Covid-19

Coronavirus : Au Cameroun le ministre de la santé publique réglemente la gestion des dépouilles

Une tombe au Cameroun (Illustration) 

Pour lutter contre les pratiques peu orthodoxes et les surenchères autour des dépouilles de personnes mortes de Covid-19, Malaouda Malachie annonce des mesures dont la prorogation des délais d’inhumation 

Par Arnaud Ntchapda
Créé le 22.06.20, modifié le 26.06.20

Un coup de pied dans la fourmilière. C’est ainsi que l’on peut qualifier le communiqué du ministre camerounais de la santé publique réglementant la prise en charge des corps des personnes décédées des suites du Covid-19. Malachie Manaouda s’est appuyé sur “des dénonciations récurrentes sur des faits de surenchères et des pratiques peu orthodoxes perpétrées dans certaines formations sanitaires“ pour expliquer les décisions annoncées le 16 Juin.
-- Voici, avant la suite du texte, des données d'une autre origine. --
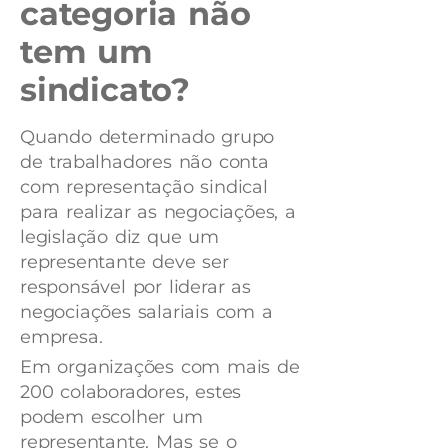
categoria não
tem um
sindicato?
Quando determinado grupo
de trabalhadores não conta
com representação sindical
para realizar as negociações, a
legislação diz que um
representante deve ser
responsável por liderar as
negociações salariais com a
empresa.
Em organizações com mais de
200 colaboradores, estes
podem escolher um
representante. Mas se o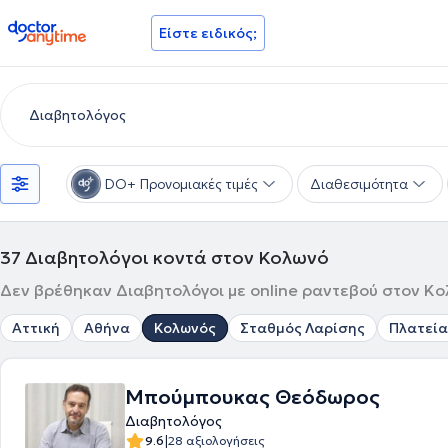
doctoranytime
Είστε ειδικός;
DO+ Προνομιακές τιμές
Διαθεσιμότητα
37
Διαβητολόγοι κοντά στον Κολωνό
Δεν βρέθηκαν Διαβητολόγοι με online ραντεβού στον Κολ
Αττική
Αθήνα
Κολωνός
Σταθμός Λαρίσης
Πλατεία
Μπούμπουκας Θεόδωρος
Διαβητολόγος
|
9.6
28 αξιολογήσεις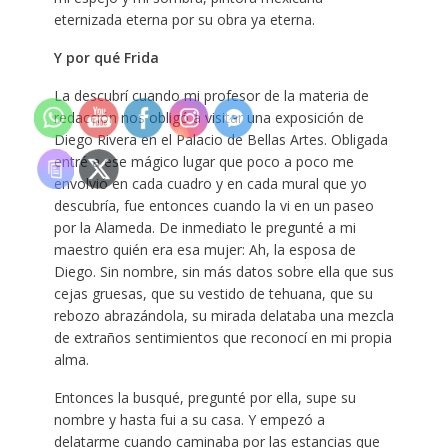
eternizada eterna por su obra ya eterna.
Y por qué Frida
La descubrí cuando mi profesor de la materia de
redacción nos obligó a visitar una exposición de
Diego Rivera en el Palacio de Bellas Artes. Obligada
entré a ese mágico lugar que poco a poco me
envolvió en cada cuadro y en cada mural que yo
descubría, fue entonces cuando la vi en un paseo
por la Alameda. De inmediato le pregunté a mi
maestro quién era esa mujer: Ah, la esposa de
Diego. Sin nombre, sin más datos sobre ella que sus
cejas gruesas, que su vestido de tehuana, que su
rebozo abrazándola, su mirada delataba una mezcla
de extraños sentimientos que reconocí en mi propia
alma.
Entonces la busqué, pregunté por ella, supe su
nombre y hasta fui a su casa. Y empezó a
delatarme cuando caminaba por las estancias que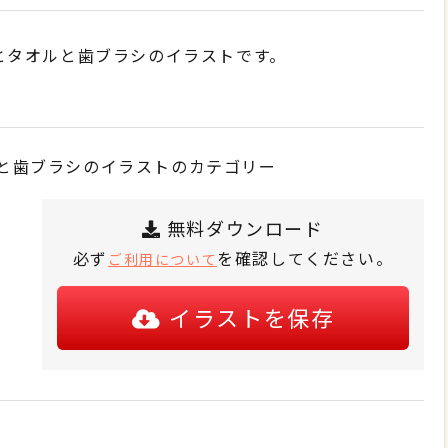
とタオルと歯ブラシのイラストです。
と歯ブラシのイラストのカテゴリー
無料ダウンロード
必ず
を確認してください。
ご利用について
イラストを保存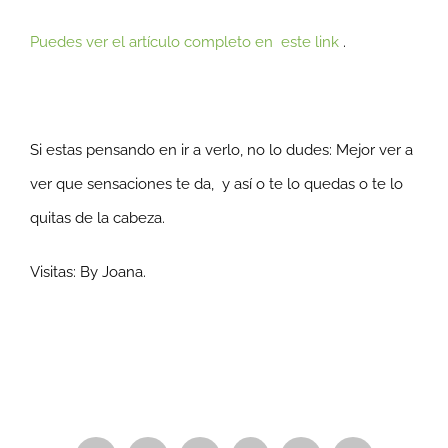
Puedes ver el artículo completo en este link
.
Si estas pensando en ir a verlo, no lo dudes: Mejor ver a
ver que sensaciones te da, y así o te lo quedas o te lo
quitas de la cabeza.
Visitas: By Joana.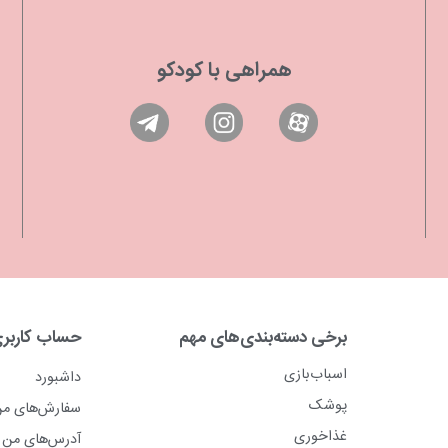
همراهی با کودکو
برخی دسته‌بندی‌های مهم
حساب کاربر
اسباب‌بازی
داشبورد
پوشک
سفارش‌های م
غذاخوری
آدرس‌های من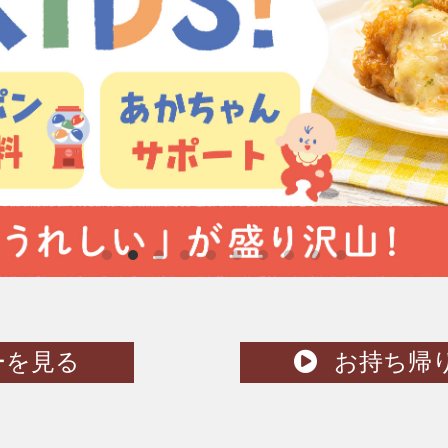
ーを見る
お持ち帰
Il demande, par exemple, aux responsables des services sanitaires ainsi qu’aux services dédiés à la prise en charge post mortem des victimes du Covid-19 de veiller à ce que les corps soient inhumés dans un délai n’excédant pas 48 heures, interdit tout transfert de dépouille et exige que les inhumations se fassent dans la ville où le décès est survenu.

Cercueil hermétique

Le ministre camerounais de la santé publique veut que toute manipulation des corps ne soit faite que par des personnels formés et protégés conformément aux procédures standards en la matière.

Il autorise les familles à voir le corps - mais sans contact physique - avant toute mise en bière et à assister  - en nombre restreint- à l’inhumation. Le corps doit être placé dans un cercueil hermétique, zingué et fermé avec ou sans vitre encastrée afin de  permettre à la famille de voir le visage du défunt.  

“Respect de la dignité humaine“

Ces mesures sont strictes mais Malachie Manaouda se veut respectueux des us et coutumes locales, lui qui impose le “respect de la dignité humaine et des traditions religieuses et culturelles lors de l’enterrement“. Le patron de la santé publique au Cameroun insiste particulièrement sur la désinfection des surfaces et de l’environnement sur lesquels les  corps sont exposés.​

Il y a deux mois, la République du Congo voisine prenait des mesures similaires. Pour freiner les contaminations au Covid-19, les ministres en charge de la Santé, de l’Intérieur, de la Justice et des Affaires sociales ont signé un arrêté fixant les modalités de prise en charge des personnes décédées du coronavirus.